§ **ACTIVITY**: What is needed is a faithful transcription of all the data below, pictures excluded.

[Dataset entries]
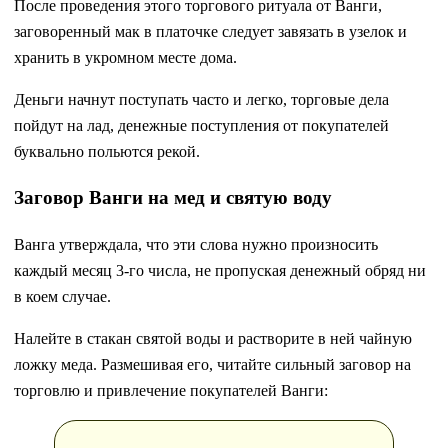
После проведения этого торгового ритуала от Ванги,
заговоренный мак в платочке следует завязать в узелок и
хранить в укромном месте дома.
Деньги начнут поступать часто и легко, торговые дела
пойдут на лад, денежные поступления от покупателей
буквально польются рекой.
Заговор Ванги на мед и святую воду
Ванга утверждала, что эти слова нужно произносить
каждый месяц 3-го числа, не пропуская денежный обряд ни
в коем случае.
Налейте в стакан святой воды и растворите в ней чайную
ложку меда. Размешивая его, читайте сильный заговор на
торговлю и привлечение покупателей Ванги:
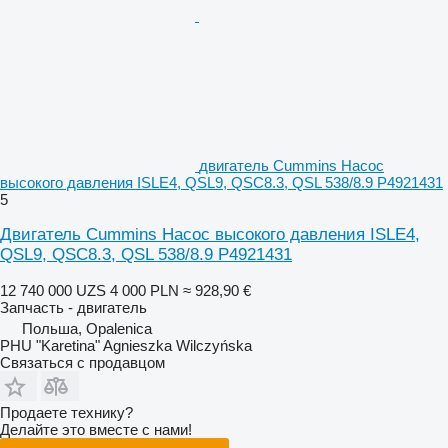
двигатель Cummins Насос
высокого давления ISLE4, QSL9, QSC8.3, QSL 538/8.9 P4921431
5
Двигатель Cummins Насос высокого давления ISLE4,
QSL9, QSC8.3, QSL 538/8.9 P4921431
12 740 000 UZS
4 000 PLN
≈ 928,90 €
Запчасть - двигатель
Польша, Opalenica
PHU "Karetina" Agnieszka Wilczyńska
Связаться с продавцом
Продаете технику?
Делайте это вместе с нами!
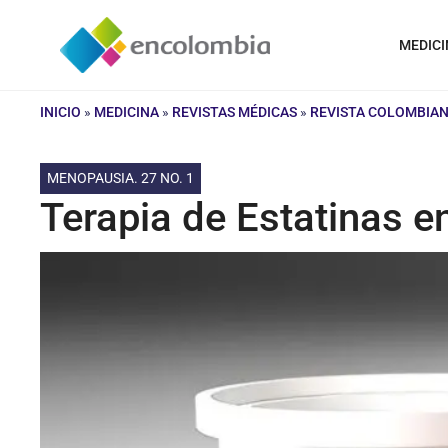
Saltar
al
MEDICI
contenido
INICIO
»
MEDICINA
»
REVISTAS MÉDICAS
»
REVISTA COLOMBIAN
MENOPAUSIA. 27 NO. 1
Terapia de Estatinas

§ **RESPONSE AREA**:
После проведения этого торгового ритуала от Ванги,
заговоренный мак в платочке следует завязать в узелок и
хранить в укромном месте дома.
Деньги начнут поступать часто и легко, торговые дела
пойдут на лад, денежные поступления от покупателей
буквально польются рекой.
Заговор Ванги на мед и святую воду
Ванга утверждала, что эти слова нужно произносить
каждый месяц 3-го числа, не пропуская денежный обряд ни
в коем случае.
Налейте в стакан святой воды и растворите в ней чайную
ложку меда. Размешивая его, читайте сильный заговор на
торговлю и привлечение покупателей Ванги:
двигатель Cummins Насос
высокого давления ISLE4, QSL9, QSC8.3, QSL 538/8.9 P4921431
5
Двигатель Cummins Насос высокого давления ISLE4,
QSL9, QSC8.3, QSL 538/8.9 P4921431
12 740 000 UZS
4 000 PLN
≈ 928,90 €
Запчасть - двигатель
Польша, Opalenica
PHU "Karetina" Agnieszka Wilczyńska
Связаться с продавцом
Продаете технику?
Делайте это вместе с нами!
Saltar
al
MEDICI
contenido
INICIO
»
MEDICINA
»
REVISTAS MÉDICAS
»
REVISTA COLOMBIAN
MENOPAUSIA. 27 NO. 1
Terapia de Estatinas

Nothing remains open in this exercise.